Brookline Interactive Group, an independent nonprofit community media center serving Brookline, MA, is fighting an uphill battle for revenue. While BIG tripled its content from 2019 to 2020, funding from cable fees (its main funding source) continues its steady decline. For 2019-21, BIG lost $125,000 from reduced cable fees, and estimates show funding could be cut in half over the next five years, as viewers move from cable to streaming services.
Kathy Bisbee, BIG executive director, is leading the charge toward financial stability by redefining BIG’s place in the community. She makes a point of emphasizing BIG is a community media arts center, not a TV station. It’s an intentional shift in language that encompasses BIG’s efforts to not only create content, but to teach people to create content and encourage civic engagement.
“We do so much more than television,” she explained. “There are so many different ways people are consuming our content.”

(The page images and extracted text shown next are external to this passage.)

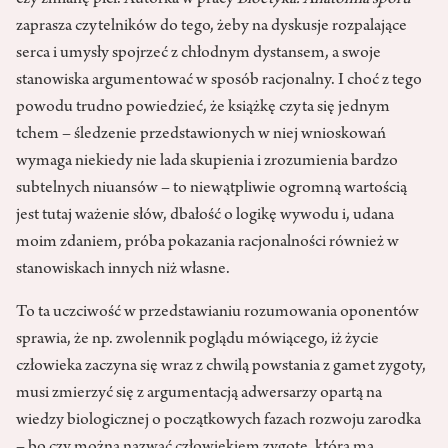
czy zmianę płci. Autorka w pracy
Bioetyka. Anatomia sporu
zaprasza czytelników do tego, żeby na dyskusje rozpalające
serca i umysły spojrzeć z chłodnym dystansem, a swoje
stanowiska argumentować w sposób racjonalny. I choć z tego
powodu trudno powiedzieć, że książkę czyta się jednym
tchem – śledzenie przedstawionych w niej wnioskowań
wymaga niekiedy nie lada skupienia i zrozumienia bardzo
subtelnych niuansów – to niewątpliwie ogromną wartością
jest tutaj ważenie słów, dbałość o logikę wywodu i, udana
moim zdaniem, próba pokazania racjonalności również w
stanowiskach innych niż własne.
To ta uczciwość w przedstawianiu rozumowania oponentów
sprawia, że np. zwolennik poglądu mówiącego, iż życie
człowieka zaczyna się wraz z chwilą powstania z gamet zygoty,
musi zmierzyć się z argumentacją adwersarzy opartą na
wiedzy biologicznej o początkowych fazach rozwoju zarodka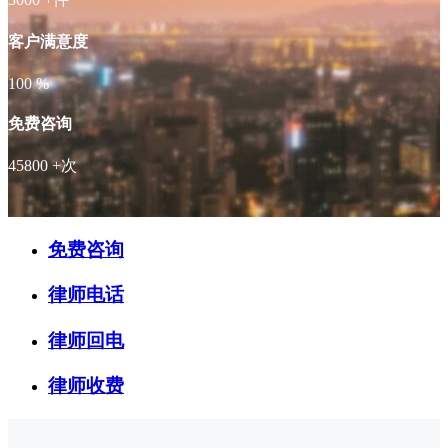
客户满意度
100
%
免费咨询
45800
+次
免费咨询
律师电话
律师回电
律师收费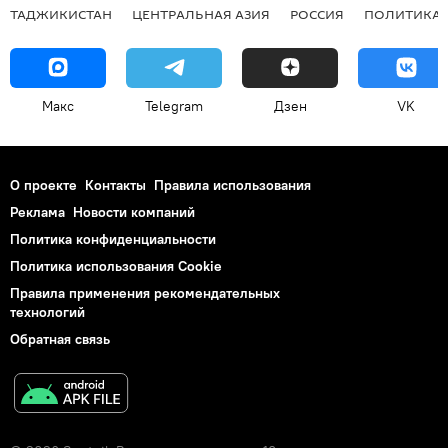
ТАДЖИКИСТАН
ЦЕНТРАЛЬНАЯ АЗИЯ
РОССИЯ
ПОЛИТИКА
Макс
Telegram
Дзен
VK
О проекте
Контакты
Правила использования
Реклама
Новости компаний
Политика конфиденциальности
Политика использования Cookie
Правила применения рекомендательных
технологий
Обратная связь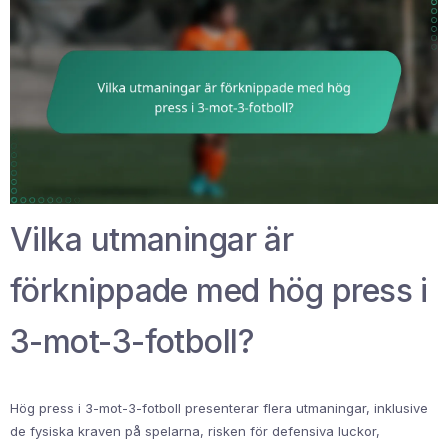
Vilka utmaningar är
förknippade med hög press i
3-mot-3-fotboll?
Hög press i 3-mot-3-fotboll presenterar flera utmaningar, inklusive
de fysiska kraven på spelarna, risken för defensiva luckor,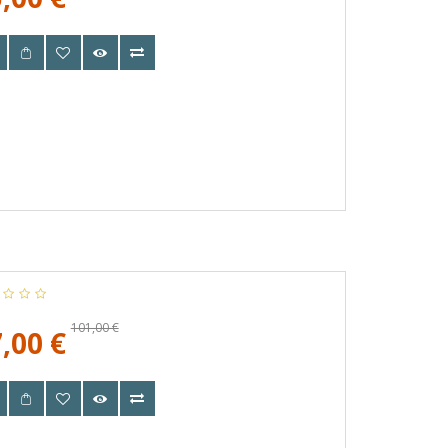
101,00 €
,00 €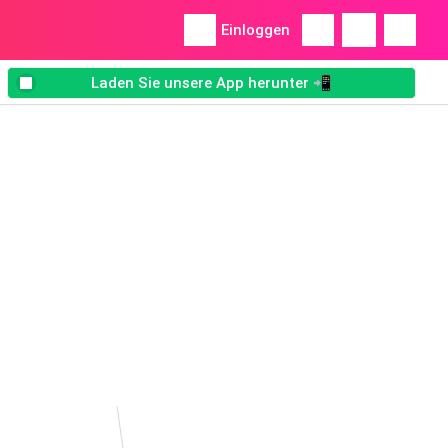
Einloggen
Laden Sie unsere App herunter 📲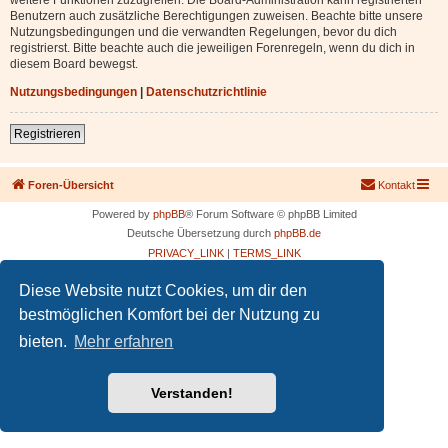
Benutzern auch zusätzliche Berechtigungen zuweisen. Beachte bitte unsere
Nutzungsbedingungen und die verwandten Regelungen, bevor du dich
registrierst. Bitte beachte auch die jeweiligen Forenregeln, wenn du dich in
diesem Board bewegst.
Nutzungsbedingungen
|
Datenschutzrichtlinie
Registrieren
Foren-Übersicht
Kontakt
Powered by
phpBB
® Forum Software © phpBB Limited
Deutsche Übersetzung durch
phpBB.de
PRIVACY_LINK
|
TERMS_LINK
Diese Website nutzt Cookies, um dir den
bestmöglichen Komfort bei der Nutzung zu
bieten.
Mehr erfahren
Verstanden!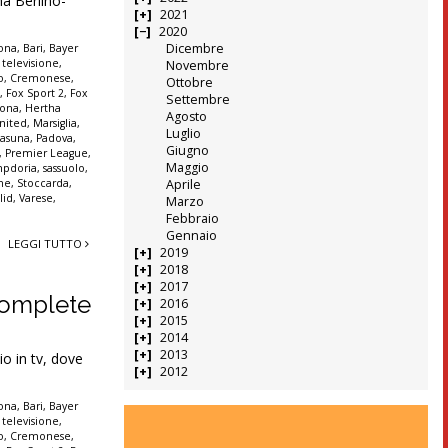
a Berlino-
2021
2020
Dicembre
lona
,
Bari
,
Bayer
 televisione
,
Novembre
o
,
Cremonese
,
Ottobre
t
,
Fox Sport 2
,
Fox
Settembre
rona
,
Hertha
Agosto
nited
,
Marsiglia
,
Luglio
asuna
,
Padova
,
Giugno
,
Premier League
,
Maggio
pdoria
,
sassuolo
,
nne
,
Stoccarda
,
Aprile
lid
,
Varese
,
Marzo
Febbraio
Gennaio
LEGGI TUTTO
2019
2018
2017
e complete
2016
2015
2014
2013
o in tv, dove
2012
lona
,
Bari
,
Bayer
 televisione
,
o
,
Cremonese
,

Bisbee has framed public access as a legacy model that needs to evolve. While she believes community media centers offer tremendous value to the communities they serve, their relevance and timeliness are not always understood or promoted – mostly because the centers fail to promote themselves or tell their own stories. This “unsung hero” mentality may be noble, but it doesn’t keep the doors open when franchise fees disappear.
Working without guaranteed operational funding since she joined the PEG ranks almost 15 years ago, Bisbee has always looked for ways for her community media centers to be resourceful and adapt. Now in her seventh year at BIG, she said funding issues have become even more important.
Bisbee made it pretty simple: BIG and other community media centers have to figure out how they are relevant, why someone should care about that relevance, and why a person or organization should make a donation or hire that organization for fee-based services. Of course, they also have to share their stories, not just the stories of the communities they serve.